◆ Action item: Return all the entries exactly. No pictures.

◆ Task inputs:
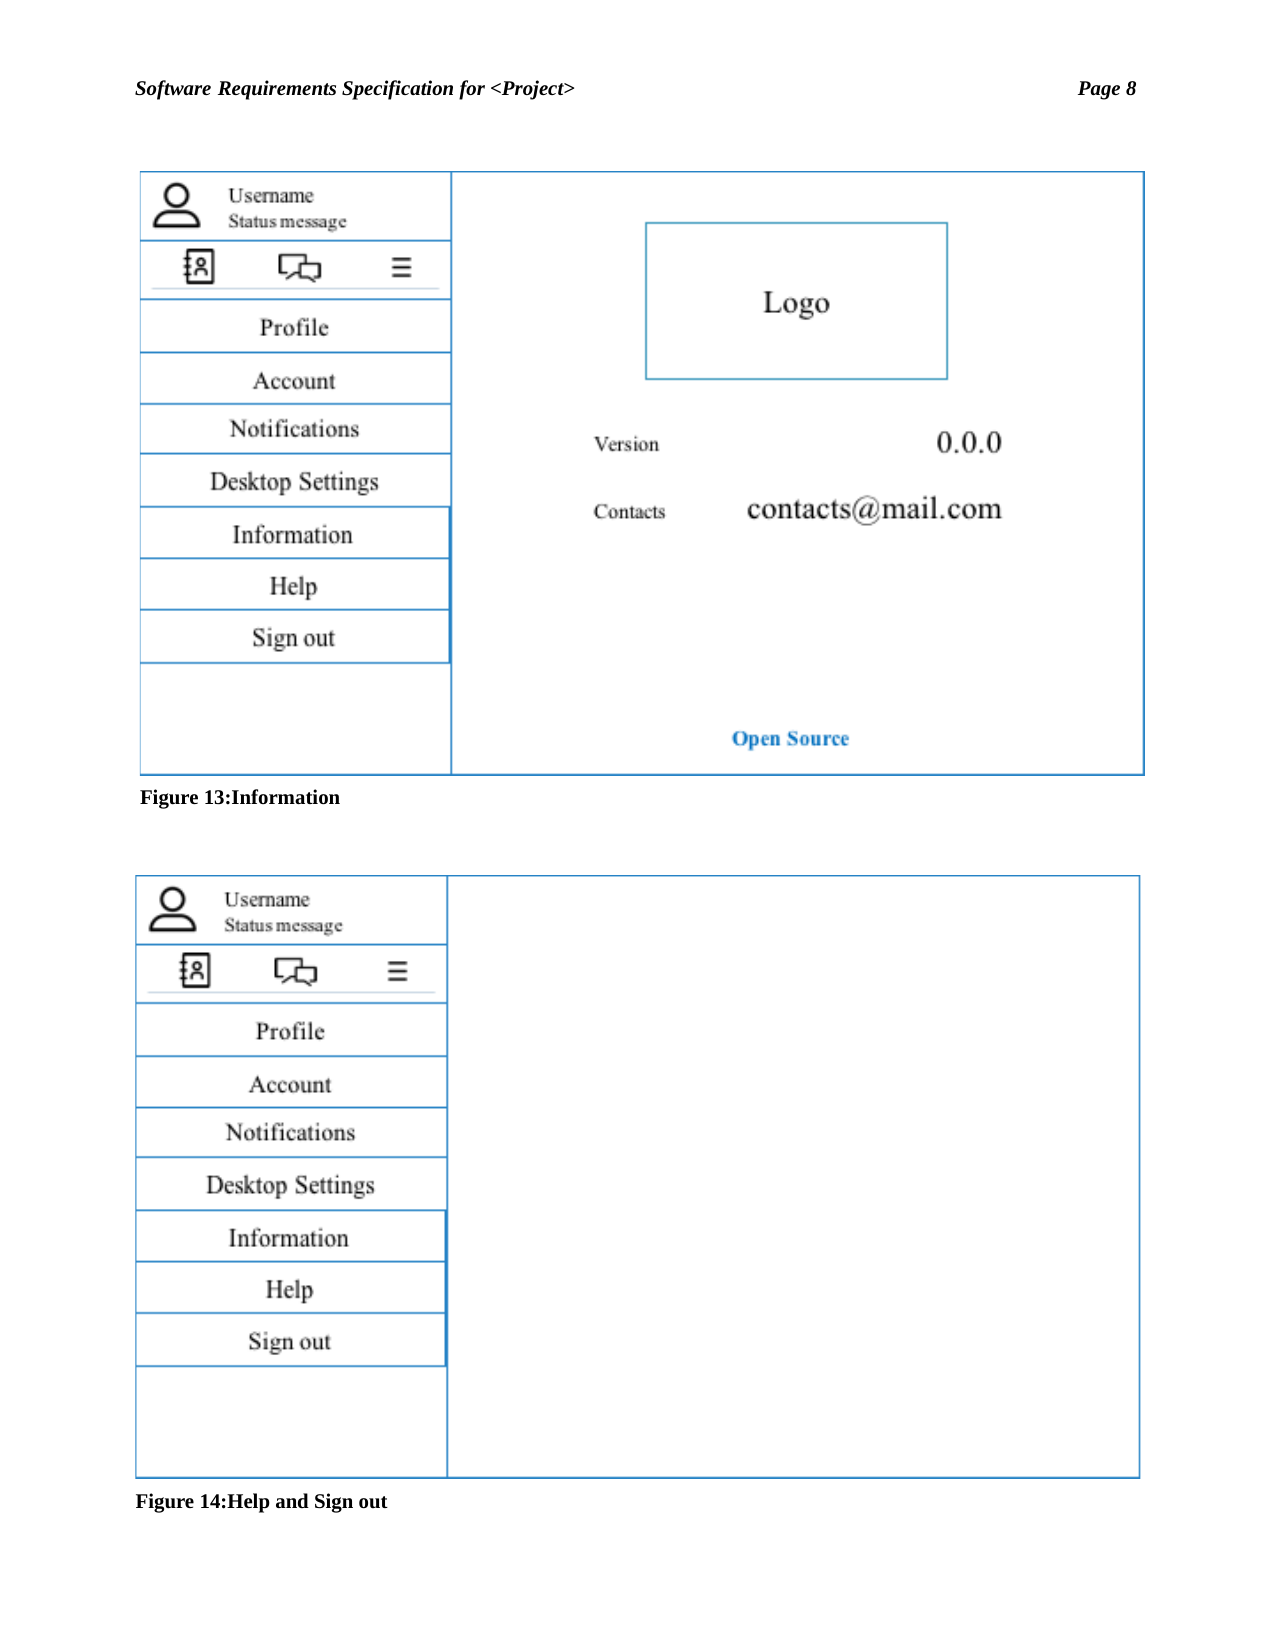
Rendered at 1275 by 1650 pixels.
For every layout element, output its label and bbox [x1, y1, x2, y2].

picture [139, 171, 1145, 776]
picture [135, 875, 1141, 1479]
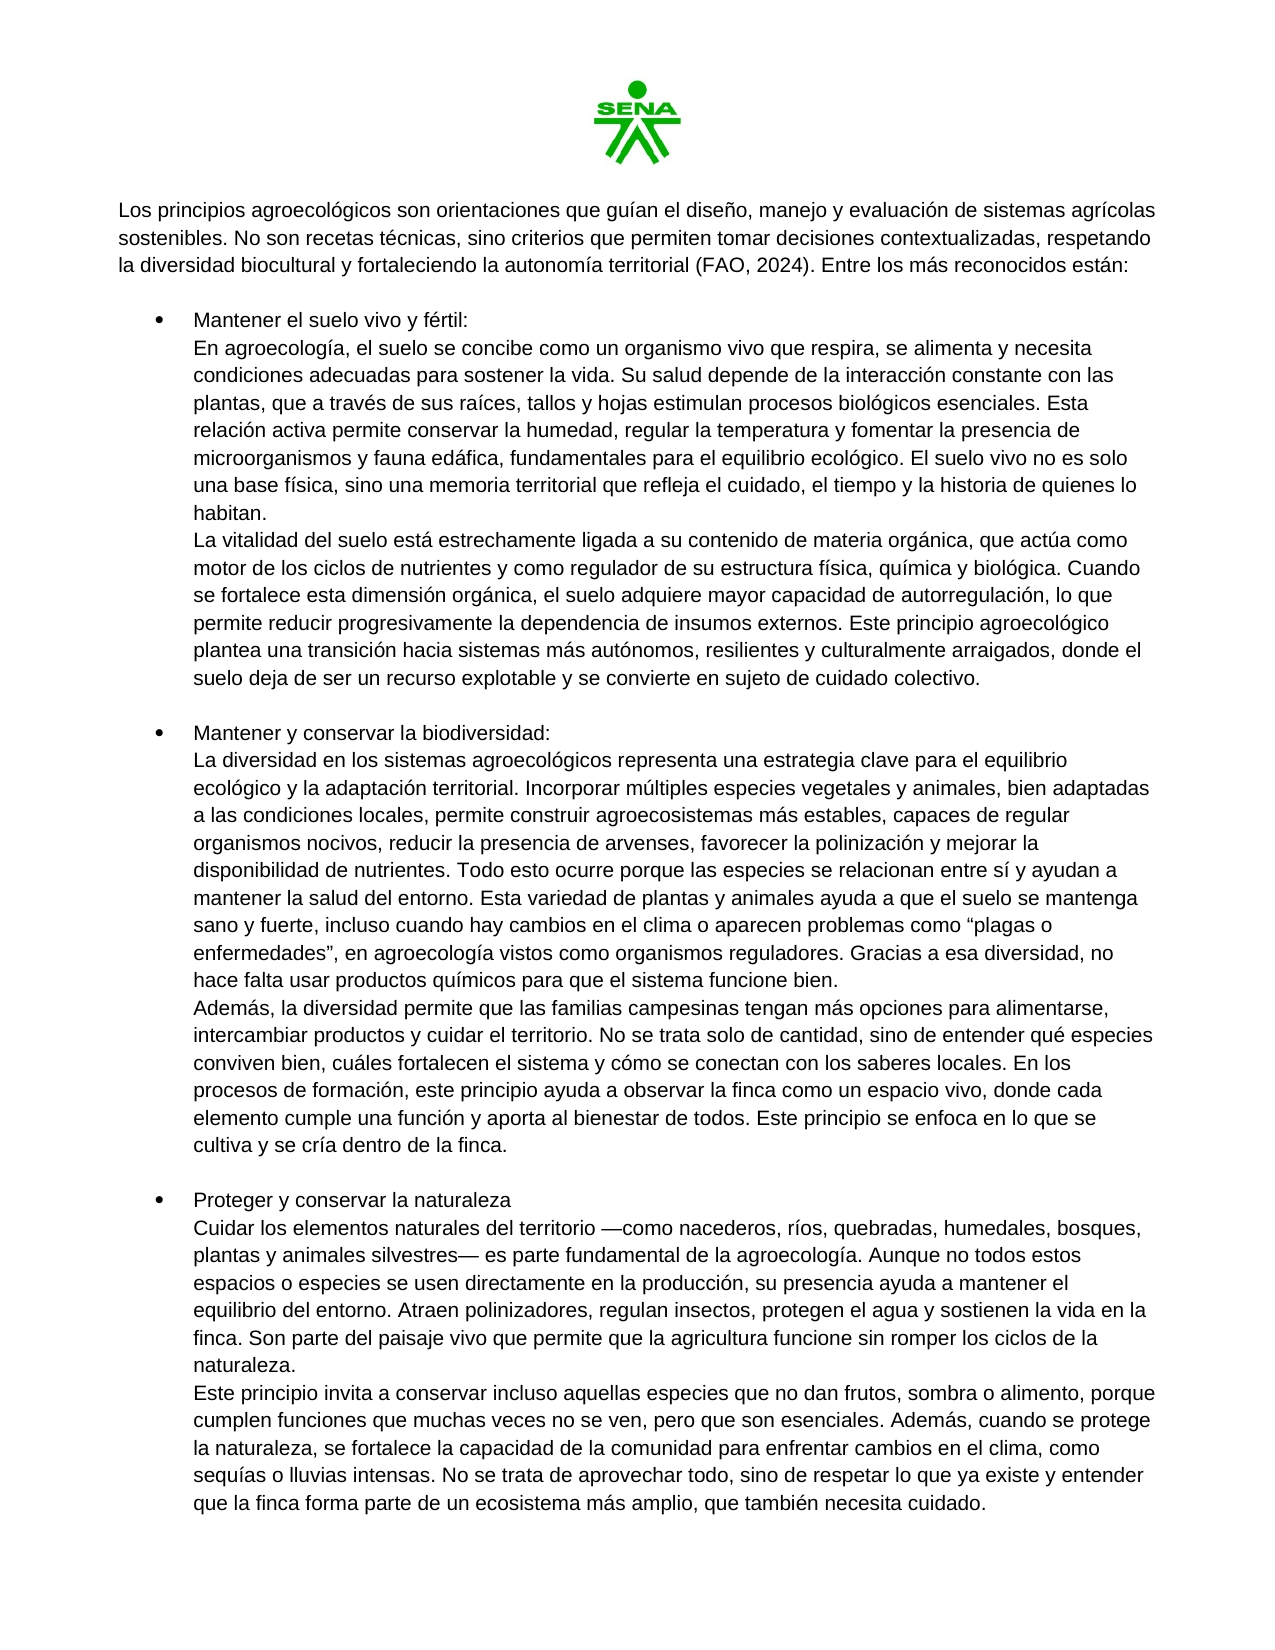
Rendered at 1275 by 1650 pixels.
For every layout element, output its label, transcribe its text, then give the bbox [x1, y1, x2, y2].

text Cuidar los elementos naturales del territorio —como nacederos, ríos, quebradas, humedales, bosques, plantas y animales silvestres— es parte fundamental de la agroecología. Aunque no todos estos espacios o especies se usen directamente en la producción, su presencia ayuda a mantener el equilibrio del entorno. Atraen polinizadores, regulan insectos, protegen el agua y sostienen la vida en la finca. Son parte del paisaje vivo que permite que la agricultura funcione sin romper los ciclos de la naturaleza. [193, 1216, 1157, 1377]
text Además, la diversidad permite que las familias campesinas tengan más opciones para alimentarse, intercambiar productos y cuidar el territorio. No se trata solo de cantidad, sino de entender qué especies conviven bien, cuáles fortalecen el sistema y cómo se conectan con los saberes locales. En los procesos de formación, este principio ayuda a observar la finca como un espacio vivo, donde cada elemento cumple una función y aporta al bienestar de todos. Este principio se enfoca en lo que se cultiva y se cría dentro de la finca. [193, 996, 1157, 1157]
list Mantener y conservar la biodiversidad: [156, 721, 1157, 744]
list Mantener el suelo vivo y fértil: [156, 308, 1157, 332]
text La vitalidad del suelo está estrechamente ligada a su contenido de materia orgánica, que actúa como motor de los ciclos de nutrientes y como regulador de su estructura física, química y biológica. Cuando se fortalece esta dimensión orgánica, el suelo adquiere mayor capacidad de autorregulación, lo que permite reducir progresivamente la dependencia de insumos externos. Este principio agroecológico plantea una transición hacia sistemas más autónomos, resilientes y culturalmente arraigados, donde el suelo deja de ser un recurso explotable y se convierte en sujeto de cuidado colectivo. [118, 528, 1157, 689]
text Este principio invita a conservar incluso aquellas especies que no dan frutos, sombra o alimento, porque cumplen funciones que muchas veces no se ven, pero que son esenciales. Además, cuando se protege la naturaleza, se fortalece la capacidad de la comunidad para enfrentar cambios en el clima, como sequías o lluvias intensas. No se trata de aprovechar todo, sino de respetar lo que ya existe y entender que la finca forma parte de un ecosistema más amplio, que también necesita cuidado. [193, 1381, 1157, 1515]
text En agroecología, el suelo se concibe como un organismo vivo que respira, se alimenta y necesita condiciones adecuadas para sostener la vida. Su salud depende de la interacción constante con las plantas, que a través de sus raíces, tallos y hojas estimulan procesos biológicos esenciales. Esta relación activa permite conservar la humedad, regular la temperatura y fomentar la presencia de microorganismos y fauna edáfica, fundamentales para el equilibrio ecológico. El suelo vivo no es solo una base física, sino una memoria territorial que refleja el cuidado, el tiempo y la historia de quienes lo habitan. [118, 336, 1157, 524]
text Los principios agroecológicos son orientaciones que guían el diseño, manejo y evaluación de sistemas agrícolas sostenibles. No son recetas técnicas, sino criterios que permiten tomar decisiones contextualizadas, respetando la diversidad biocultural y fortaleciendo la autonomía territorial (FAO, 2024). Entre los más reconocidos están: [118, 198, 1157, 277]
text La diversidad en los sistemas agroecológicos representa una estrategia clave para el equilibrio ecológico y la adaptación territorial. Incorporar múltiples especies vegetales y animales, bien adaptadas a las condiciones locales, permite construir agroecosistemas más estables, capaces de regular organismos nocivos, reducir la presencia de arvenses, favorecer la polinización y mejorar la disponibilidad de nutrientes. Todo esto ocurre porque las especies se relacionan entre sí y ayudan a mantener la salud del entorno. Esta variedad de plantas y animales ayuda a que el suelo se mantenga sano y fuerte, incluso cuando hay cambios en el clima o aparecen problemas como “plagas o enfermedades”, en agroecología vistos como organismos reguladores. Gracias a esa diversidad, no hace falta usar productos químicos para que el sistema funcione bien. [193, 748, 1157, 992]
list Proteger y conservar la naturaleza [156, 1188, 1157, 1212]
picture [588, 75, 687, 172]
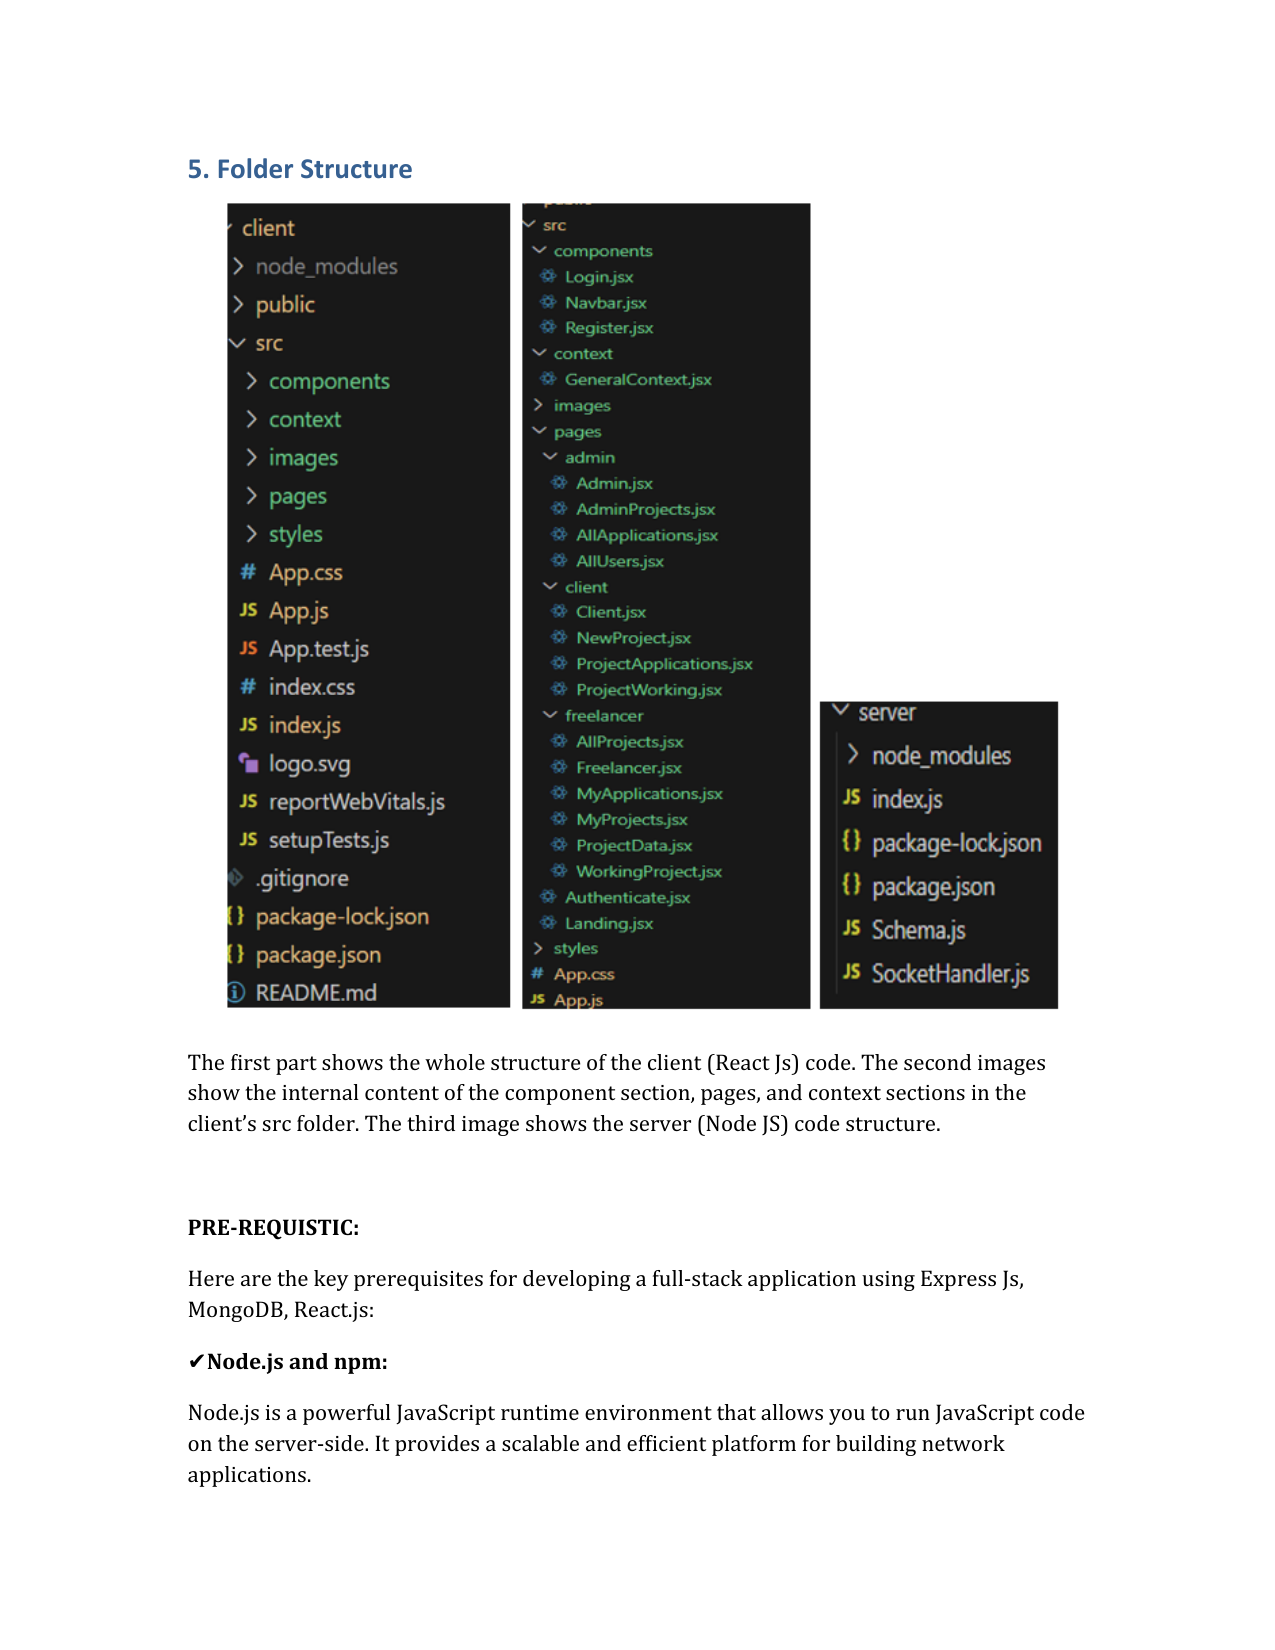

◆ Task response:
Rendered at 1275 by 1650 pixels.
For every layout element, output its label and bbox [x1, y1, x2, y2].

picture [139, 171, 1145, 776]
picture [135, 875, 1141, 1479]
Rendered at 1275 by 1650 pixels.
For every layout element, output its label, transcribe its text, then give the bbox [x1, y1, x2, y2].

text Cuidar los elementos naturales del territorio —como nacederos, ríos, quebradas, humedales, bosques, plantas y animales silvestres— es parte fundamental de la agroecología. Aunque no todos estos espacios o especies se usen directamente en la producción, su presencia ayuda a mantener el equilibrio del entorno. Atraen polinizadores, regulan insectos, protegen el agua y sostienen la vida en la finca. Son parte del paisaje vivo que permite que la agricultura funcione sin romper los ciclos de la naturaleza. [193, 1216, 1157, 1377]
text Además, la diversidad permite que las familias campesinas tengan más opciones para alimentarse, intercambiar productos y cuidar el territorio. No se trata solo de cantidad, sino de entender qué especies conviven bien, cuáles fortalecen el sistema y cómo se conectan con los saberes locales. En los procesos de formación, este principio ayuda a observar la finca como un espacio vivo, donde cada elemento cumple una función y aporta al bienestar de todos. Este principio se enfoca en lo que se cultiva y se cría dentro de la finca. [193, 996, 1157, 1157]
list Mantener y conservar la biodiversidad: [156, 721, 1157, 744]
list Mantener el suelo vivo y fértil: [156, 308, 1157, 332]
text La vitalidad del suelo está estrechamente ligada a su contenido de materia orgánica, que actúa como motor de los ciclos de nutrientes y como regulador de su estructura física, química y biológica. Cuando se fortalece esta dimensión orgánica, el suelo adquiere mayor capacidad de autorregulación, lo que permite reducir progresivamente la dependencia de insumos externos. Este principio agroecológico plantea una transición hacia sistemas más autónomos, resilientes y culturalmente arraigados, donde el suelo deja de ser un recurso explotable y se convierte en sujeto de cuidado colectivo. [118, 528, 1157, 689]
text Este principio invita a conservar incluso aquellas especies que no dan frutos, sombra o alimento, porque cumplen funciones que muchas veces no se ven, pero que son esenciales. Además, cuando se protege la naturaleza, se fortalece la capacidad de la comunidad para enfrentar cambios en el clima, como sequías o lluvias intensas. No se trata de aprovechar todo, sino de respetar lo que ya existe y entender que la finca forma parte de un ecosistema más amplio, que también necesita cuidado. [193, 1381, 1157, 1515]
text En agroecología, el suelo se concibe como un organismo vivo que respira, se alimenta y necesita condiciones adecuadas para sostener la vida. Su salud depende de la interacción constante con las plantas, que a través de sus raíces, tallos y hojas estimulan procesos biológicos esenciales. Esta relación activa permite conservar la humedad, regular la temperatura y fomentar la presencia de microorganismos y fauna edáfica, fundamentales para el equilibrio ecológico. El suelo vivo no es solo una base física, sino una memoria territorial que refleja el cuidado, el tiempo y la historia de quienes lo habitan. [118, 336, 1157, 524]
text Los principios agroecológicos son orientaciones que guían el diseño, manejo y evaluación de sistemas agrícolas sostenibles. No son recetas técnicas, sino criterios que permiten tomar decisiones contextualizadas, respetando la diversidad biocultural y fortaleciendo la autonomía territorial (FAO, 2024). Entre los más reconocidos están: [118, 198, 1157, 277]
text La diversidad en los sistemas agroecológicos representa una estrategia clave para el equilibrio ecológico y la adaptación territorial. Incorporar múltiples especies vegetales y animales, bien adaptadas a las condiciones locales, permite construir agroecosistemas más estables, capaces de regular organismos nocivos, reducir la presencia de arvenses, favorecer la polinización y mejorar la disponibilidad de nutrientes. Todo esto ocurre porque las especies se relacionan entre sí y ayudan a mantener la salud del entorno. Esta variedad de plantas y animales ayuda a que el suelo se mantenga sano y fuerte, incluso cuando hay cambios en el clima o aparecen problemas como “plagas o enfermedades”, en agroecología vistos como organismos reguladores. Gracias a esa diversidad, no hace falta usar productos químicos para que el sistema funcione bien. [193, 748, 1157, 992]
list Proteger y conservar la naturaleza [156, 1188, 1157, 1212]
picture [588, 75, 687, 172]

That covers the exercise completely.